Von Christian Rösner und Bernd Vasari

Politik

Vertreter 20 europäischer Hauptstädte haben sich in Wien getroffen, um "Wiener Deklaration" zu verabschieden.


Hinweis: Der Inhalt dieser Seite wurde vor 9 Jahren in der Wiener Zeitung veröffentlicht. Hier geht's zu unseren neuen Inhalten.

Wien. Die europäischen Städte wollen mehr Mitspracherecht in der EU. Darüber sind sich alle Bürgermeister innerhalb der EU einig. Um das zu konkretisieren, haben sich am Dienstag in Wien rund 20 Vertreter europäischer Hauptstädte getroffen, um die "Wiener Deklaration" zu verabschieden. Das Ziel: die städtische Dimension in alle relevanten Entscheidungsprozesse der EU zu verankern. "Immerhin leben 70 Prozent der Europäer in Städten oder im Umfeld von Städten", erklärte Gastgeber Bürgermeister Michael Häupl.

So fordern etwa die Hauptstädte, dass mehr Expertengruppen aus ihrem Bereich in der EU-Kommission vertreten sind. Politisch gewählte Städte-Vertreter sollten zudem ein Rederecht im EU-Parlament bekommen, um sich mehr Gehör verschaffen zu können. Gefordert wird etwa auch, dass künftig die Bevölkerungsdichte als Verteilungskriterium für EU-Ressourcen herangezogen werden soll - wobei diese Idee von den größeren westeuropäischen Ländern weniger unterstützt werde als von den östlicheren, wie etwa Estland, Lettland, Litauen oder Warschau.

Mehr Spielraum für Städte

Und was den finanziellen Handlungsspielraum der Städte betrifft, so wünscht man sich flexiblere Regelungen, um öffentliche Investitionen für die Schaffung von Arbeitsplätzen zu fördern. Gemeint ist hier die Möglichkeit, nachhaltige Investitionen - etwa im Bereich Bildung, Forschung, aber auch öffentlicher Verkehr oder Gesundheit - aus der Verschuldung herausrechnen zu dürfen. "Es geht darum, dass man den Städten definierter Weise einen größeren Spielraum beim Aufnehmen von Fremdmittel erlaubt", erklärte Häupl der "Wiener Zeitung."

Auf alle Fälle würden künftig andere Abrechnungsmodelle für öffentliche Haushalte zur Anwendung kommen, versicherte Häupl. Abrechnungsmodelle, die etwa Abschreibungen über längere Perioden ermöglichen würden.
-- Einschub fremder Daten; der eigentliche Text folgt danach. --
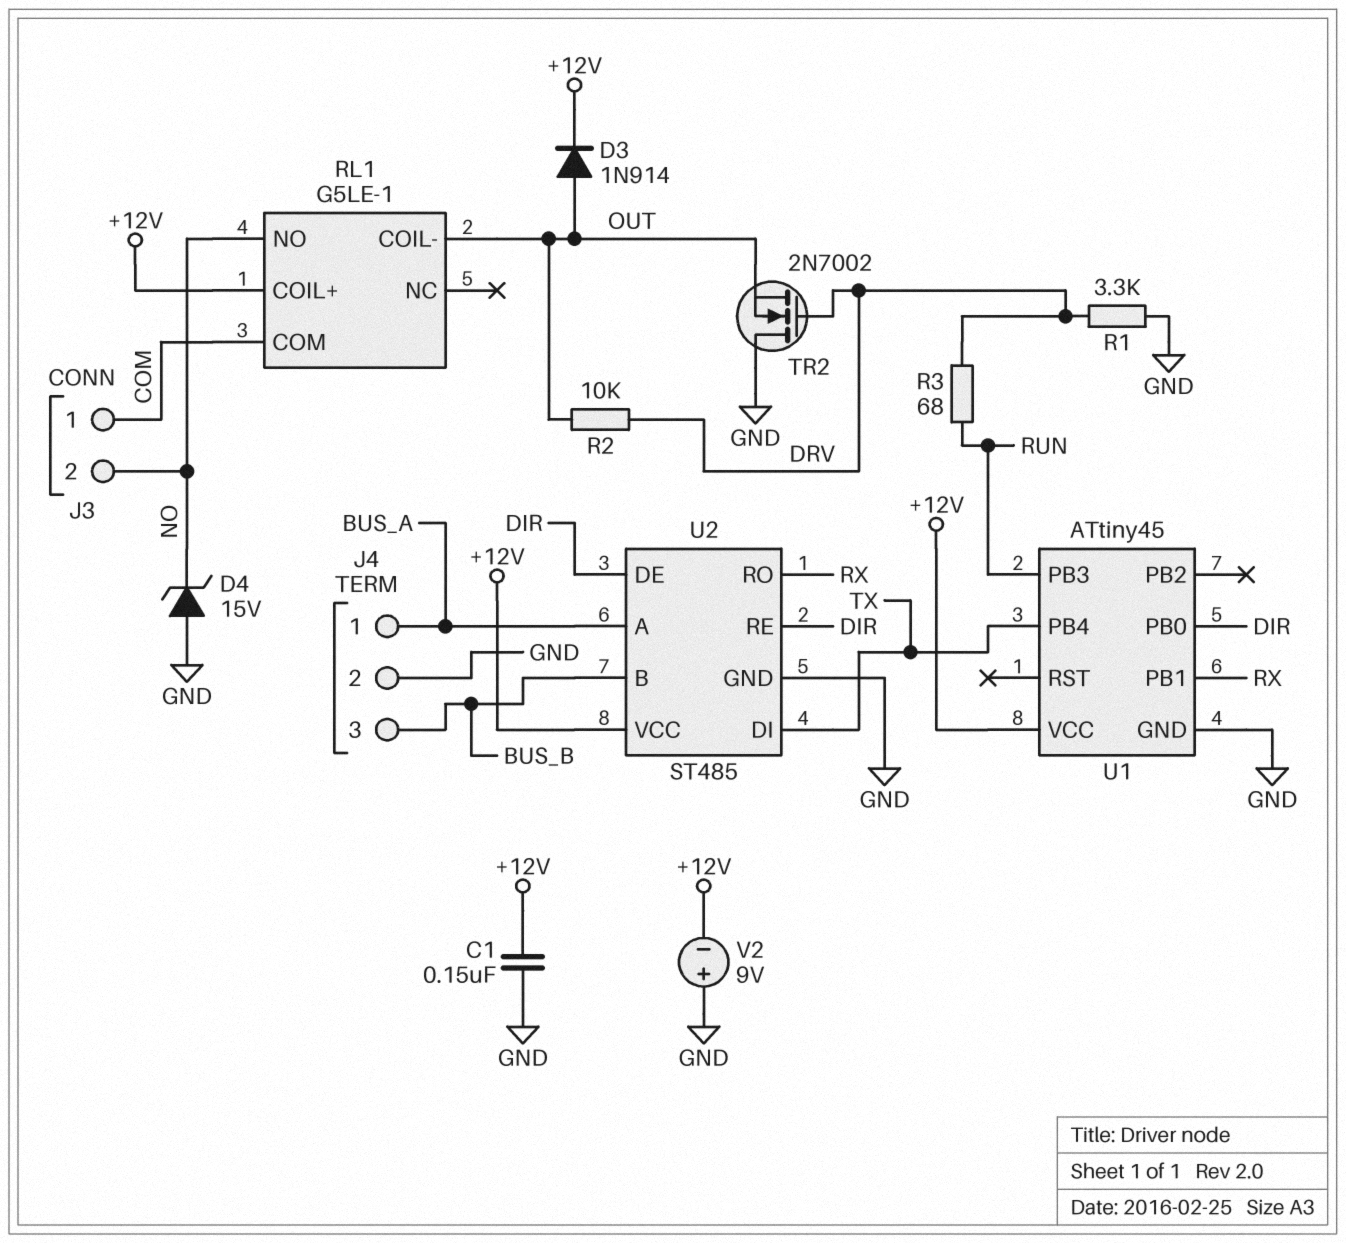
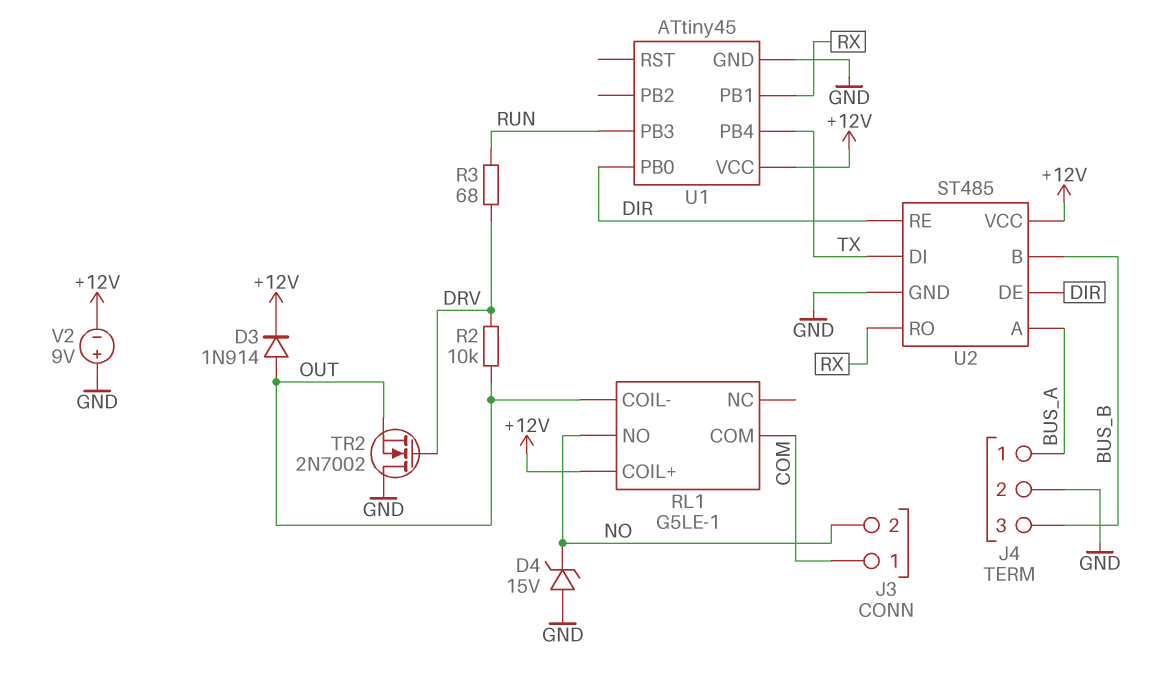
C1: 150nF (+12V, GND) -> none
R1: 3.3k (DRV, GND) -> none

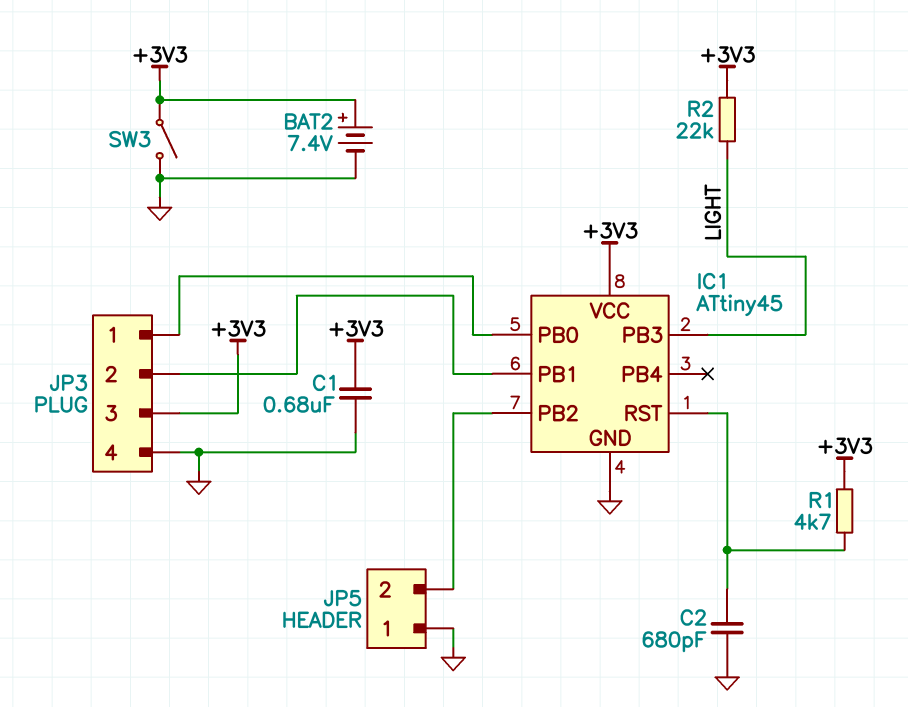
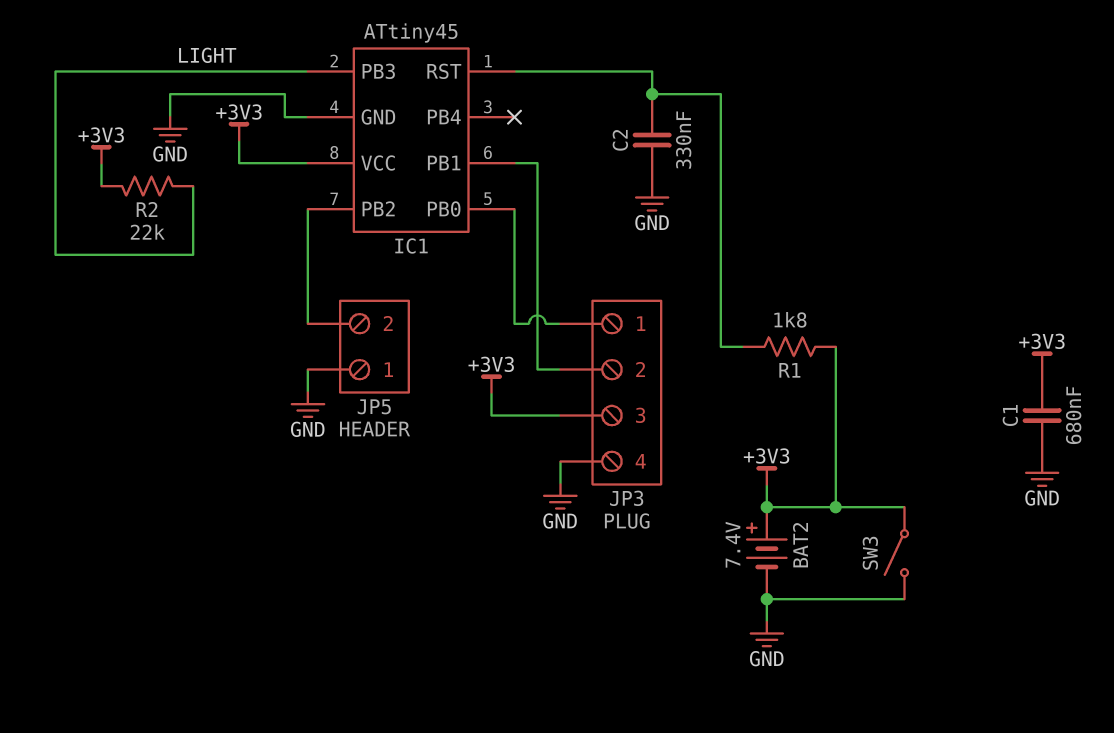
C2: 680pF (GND, IC1/RST) -> 330nF (GND, IC1/RST)
R1: 4.7k (+3V3, IC1/RST) -> 1.8k (+3V3, IC1/RST)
Dafür bedarf es allerdings einer Änderung des Maastricht-Abkommens. Und ob sich das bis 2016 - das Jahr, ab dem laut EU keine Neuverschuldung mehr stattfinden darf - noch ausgehen wird, konnte der Bürgermeister nicht sagen. "Ich nehme es aber 2017 oder 2018 auch noch", witzelte er.

Generell handle es sich bei der Deklaration um einen Weg der kleinen Schritte. Alleine die Selbstorganisation der Bürgermeister sei eine bemerkenswerte Leistung, so Häupl. Was die Mitsprache im EU-Parlament betrifft, so wäre etwa der Ausschuss der Regionen für Häupl ein taugliches Gremium, um die Städte zu vertreten. Vorstellbar wäre für ihn ein Vetorecht, wie er das auch schon für den heimischen Finanzausgleich vorgeschlagen hatte.

Region statt Hauptstadt

Tatsache ist, dass die Städte künftig viele Probleme zu lösen haben - und die sind überall dieselben, was etwa die Themen Wohnen, Mobilität, Migration und Jugendarbeitslosigkeit anbelangt.
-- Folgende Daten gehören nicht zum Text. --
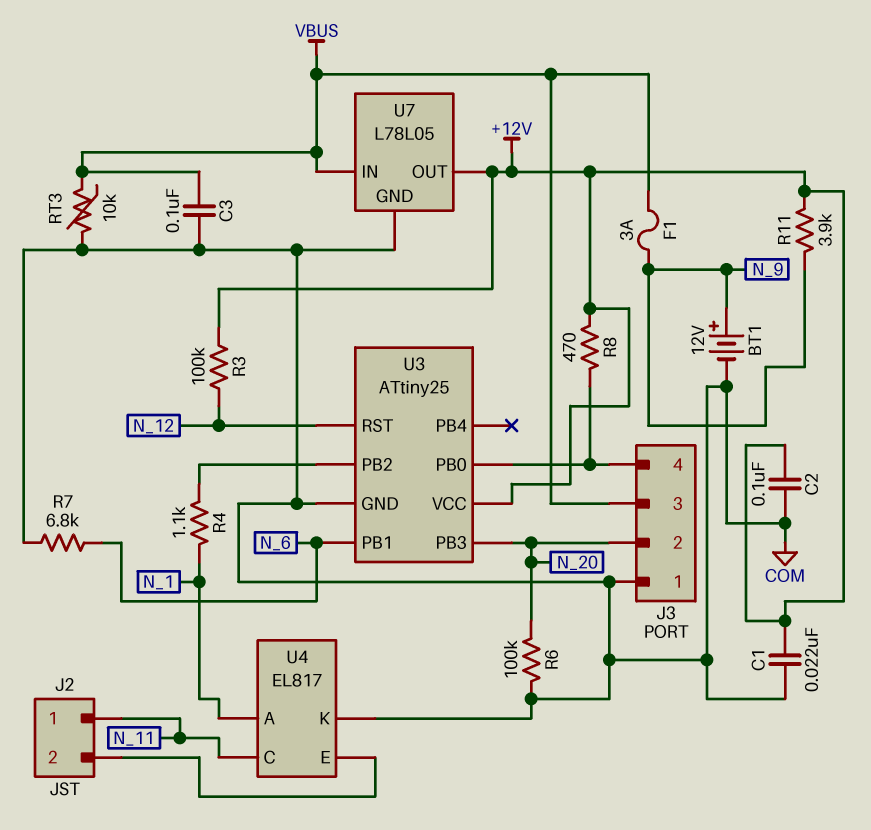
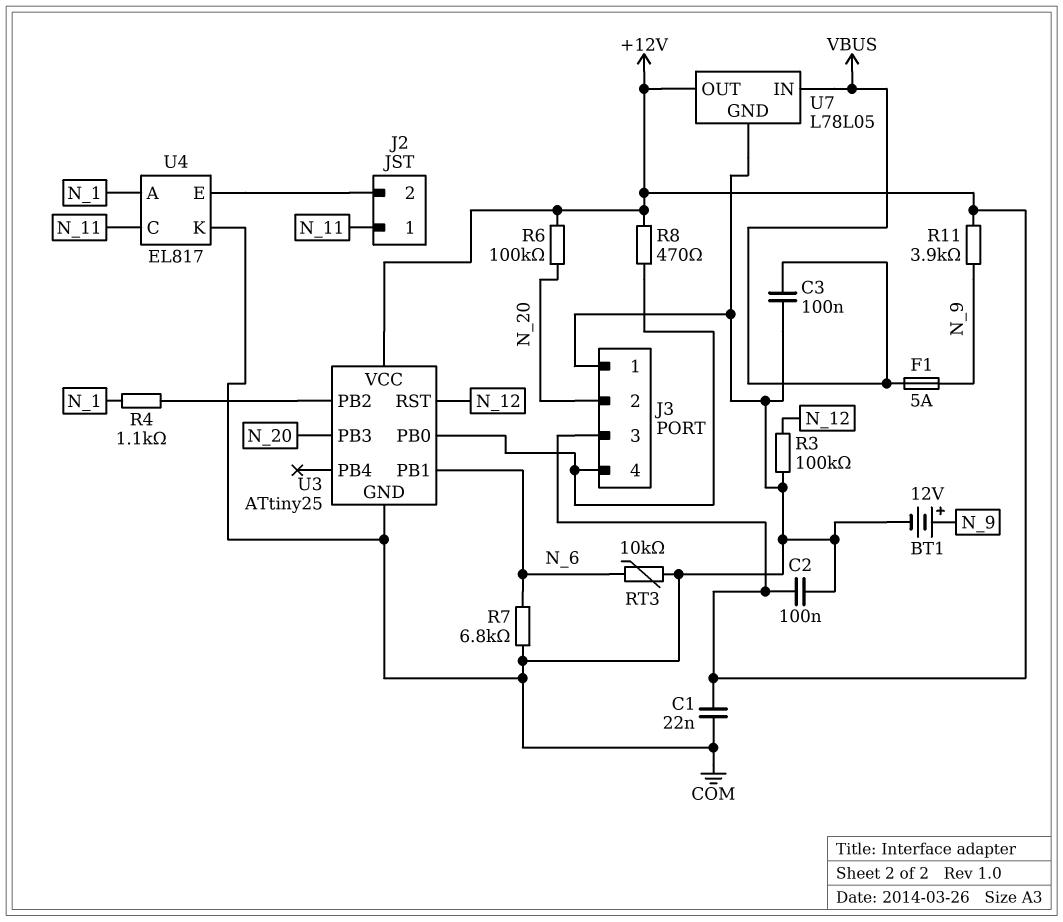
F1: 3A (N_9, VBUS) -> 5A (N_9, VBUS)
J3 pin 3: VBUS -> +12V
R3: 100k (+12V, N_12) -> 100k (COM, N_12)
R6: 100k (COM, N_20) -> 100k (+12V, N_20)
RT3: 10k (COM, VBUS) -> 10k (COM, N_6)

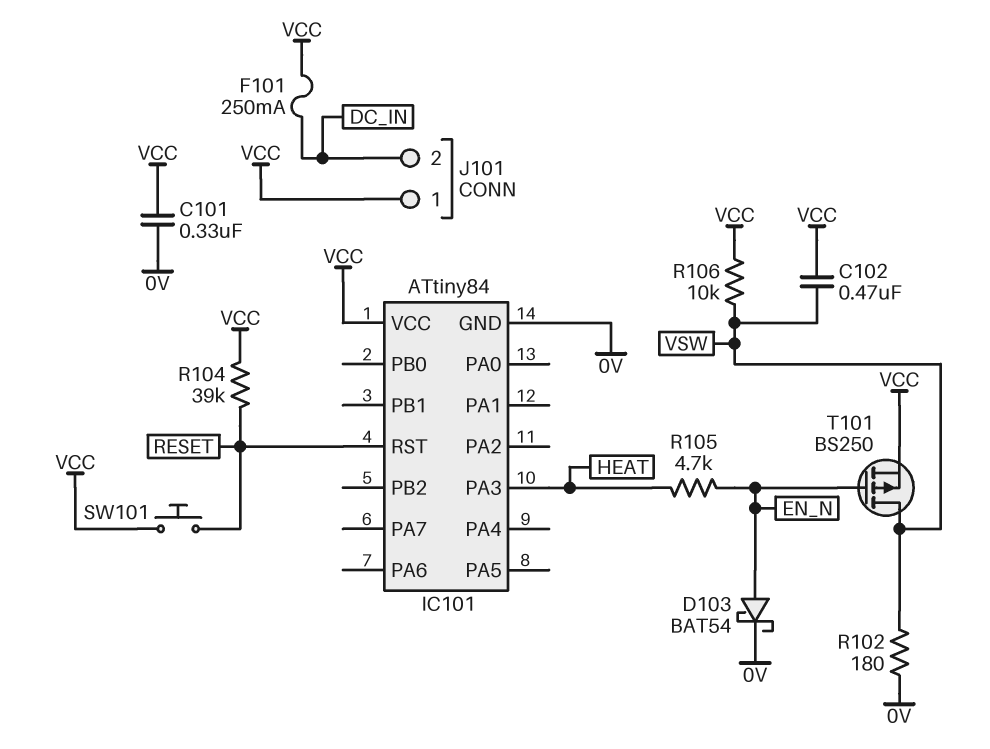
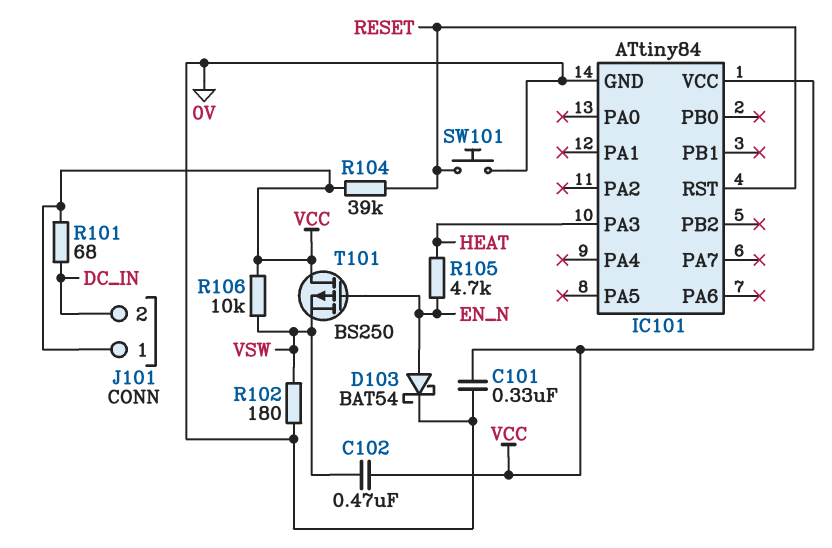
F101: 250mA (DC_IN, VCC) -> none
R101: none -> 68 (DC_IN, VCC)
SW101: button (RESET, VCC) -> button (0V, RESET)
T101: PMOS BS250 (G EN_N, D VSW, S VCC) -> PMOS BS250 (G EN_N, D VCC, S VSW)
Der sozialdemokratische Amsterdamer Bürgermeister Eberhard van der Laan wünscht sich deswegen auch mehr Kooperationen zwischen den Städten. Der Erfolg von Amsterdam soll auch der Erfolg von Den Haag oder Rotterdam sein, sagt der Bürgermeister. Wenn etwa ein Tourist nach Amsterdam kommt und ein Museum besucht, sollte das Ticket auch für Museen in Den Haag oder Rotterdam gültig sein. Auch die Öffi-Fahrscheine könnten für andere Städte und die Verbindungen dazwischen gelten. Die Städte-Kooperationen kann er sich auch länderübergreifend vorstellen. Für Eindhoven, das an der deutschen Grenze liegt, sei es sinnvoll, mit Aachen in Deutschland zusammenzuarbeiten und gemeinsame Konzepte zu entwickeln.

Die Stellung der Hauptstadt in einem Staat hält er hingegen für veraltet. Man müsse sich als Region begreifen. Wenn sich Amsterdam und Rotterdam als Rivalen begreifen würden, dann wäre das Selbstmord. Stattdessen profitiere man voneinander. Amsterdam vom internationalen Hafen in Rotterdam und Rotterdam von den Touristen in Amsterdam.

Partnerschaften hält die holländische Hauptstadt mit London, Paris und Berlin. Neuerdings auch mit Athen. Die griechische Stadt ist in großen Schwierigkeiten und brauche Hilfe, sagt van der Laan. Amsterdam wolle seinen Beitrag leisten, damit die Stadt wieder auf die Beine kommt. Vielleicht sei es ja in 100 Jahren umgekehrt und Amsterdam ist auf die Hilfe von Athen angewiesen, so van der Laan.